Todo esto viene a cuenta por el nerviosismo que prevalece entre dirigentes y aspirantes de algunos partidos, que los hace ignorar formas, tiempos y plazos que fija la ley electoral para el caso de la renovación del titular del Ejecutivo, incurriendo en evidentes violaciones a sus ordenamientos, sin el menor recato, a ciencia y paciencia de las autoridades que, a estas alturas, difícilmente podrían exigir a los participantes ajustarse a una ley rebasada, por estar totalmente alejada de nuestra realidad política.

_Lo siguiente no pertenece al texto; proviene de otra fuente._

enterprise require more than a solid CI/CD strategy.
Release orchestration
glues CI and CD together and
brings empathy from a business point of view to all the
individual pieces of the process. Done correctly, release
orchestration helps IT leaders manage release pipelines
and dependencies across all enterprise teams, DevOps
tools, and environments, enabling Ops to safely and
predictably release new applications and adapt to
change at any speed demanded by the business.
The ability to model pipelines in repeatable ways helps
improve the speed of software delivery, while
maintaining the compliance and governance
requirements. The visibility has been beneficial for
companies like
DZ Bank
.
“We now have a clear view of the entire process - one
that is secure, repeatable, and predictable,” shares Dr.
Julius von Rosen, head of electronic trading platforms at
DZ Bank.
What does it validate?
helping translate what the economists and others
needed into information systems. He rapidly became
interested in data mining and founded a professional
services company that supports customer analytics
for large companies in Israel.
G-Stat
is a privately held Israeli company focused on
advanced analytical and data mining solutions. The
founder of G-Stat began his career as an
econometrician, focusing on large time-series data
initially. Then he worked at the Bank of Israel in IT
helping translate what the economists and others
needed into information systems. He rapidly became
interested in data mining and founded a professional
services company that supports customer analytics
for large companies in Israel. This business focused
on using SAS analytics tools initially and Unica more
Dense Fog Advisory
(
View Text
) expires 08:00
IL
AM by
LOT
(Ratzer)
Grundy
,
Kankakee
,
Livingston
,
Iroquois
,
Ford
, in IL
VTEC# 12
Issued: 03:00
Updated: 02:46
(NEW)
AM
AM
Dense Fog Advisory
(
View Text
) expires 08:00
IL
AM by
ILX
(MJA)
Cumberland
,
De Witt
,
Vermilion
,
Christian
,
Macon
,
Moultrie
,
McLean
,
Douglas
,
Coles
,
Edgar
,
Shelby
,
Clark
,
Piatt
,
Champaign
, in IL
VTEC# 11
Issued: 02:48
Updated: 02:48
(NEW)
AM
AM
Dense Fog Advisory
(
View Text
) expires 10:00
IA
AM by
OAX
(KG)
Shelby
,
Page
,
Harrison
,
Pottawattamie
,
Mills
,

Porque en esta etapa de nuestra democracia, al no existir ya un partido predominante, no hay favorito para la carrera presidencial, de tal manera que, en rigor, cualquiera de las tres fuerzas políticas que han destacado en los últimos procesos electorales, PRI, PAN o Morena, están en posibilidades de llegar a Los Pinos, lo que podría explicar la ansiedad de algunos aspirantes que se han brincado las trancas de la ley y de la disciplina partidista, en aras de alcanzar una candidatura, sin importar que se infrinja la ley ni que su impaciencia pueda provocar fracturas al interior de los partidos.
Y es que, dadas las limitaciones y restricciones que establece la ley para que los aspirantes a la candidatura presidencial puedan expresar su intención, no faltó el ingenio para encontrar una vía que permitiera la auto promoción bajo el disfraz del ejercicio de las funciones propias de la dirigencia de un partido. Una maniobra que la autoridad ha preferido tolerar en vez de sancionar, a pesar de que con ella se dé al traste con el propósito de piso parejo, que era la intención original del legislador, al aprobar esta reforma.
Y si no, que le pregunten a Margarita Zavala y a Rafael Moreno Valle, aspirantes declarados a la silla presidencial por el Partido Acción Nacional, que admiten impotencia ante la actitud de su dirigente, al que le reclaman, y con razón, que rebele de una vez por todas su proyecto político y deje de utilizar los recursos del partido en su auto promoción. Porque al amparo del cargo, recorre el país y aprovecha los miles de spots a que tiene derecho su instituto político para su exposición, en una campaña soterrada, que es inocultable.
En el partido Morena, sucede lo mismo. La candidatura de Andrés Manuel López Obrador se daba por descontada desde antes de la creación de su partido. Para eso lo fundó y por eso se auto proclamó, por tercera vez, candidato presidencial. En esta ocasión, prescindiendo de su particular consulta a mano alzada, porque el tabasqueño ya era el candidato antes del surgimiento del partido. Y como dirigente de esa organización, ha continuado su campaña electoral, iniciada hace más de tres lustros, ahora, aprovechando las prerrogativas de que goza su partido. Igual que su colega panista, sólo que a él no hay quien se lo reclame.
Estos dirigentes encontraron la fórmula para torcer el espíritu de la ley para beneficiarse con una sobreexposición, abusando de las prerrogativas de sus partidos, utilizando cientos de miles de spots de radio y televisión, amparados con el blindaje que les proporciona el cargo que ostentan. Uno, de manera abierta y otro, en la clandestinidad, ambos avanzan en la carrera presidencial con ventaja sobre otros que también suspiran por Los Pinos y que, infructuosamente, reclaman piso parejo.
El tema es controversial, y a pesar del ordenamiento del Tribunal Federal Electoral para que regule en esta materia, el INE ha sido excesivamente cauteloso, por aquello de las reformas con dedicatoria que los afectados podrían alegar, buscando victimizarse, a sólo meses del proceso de la sucesión presidencial.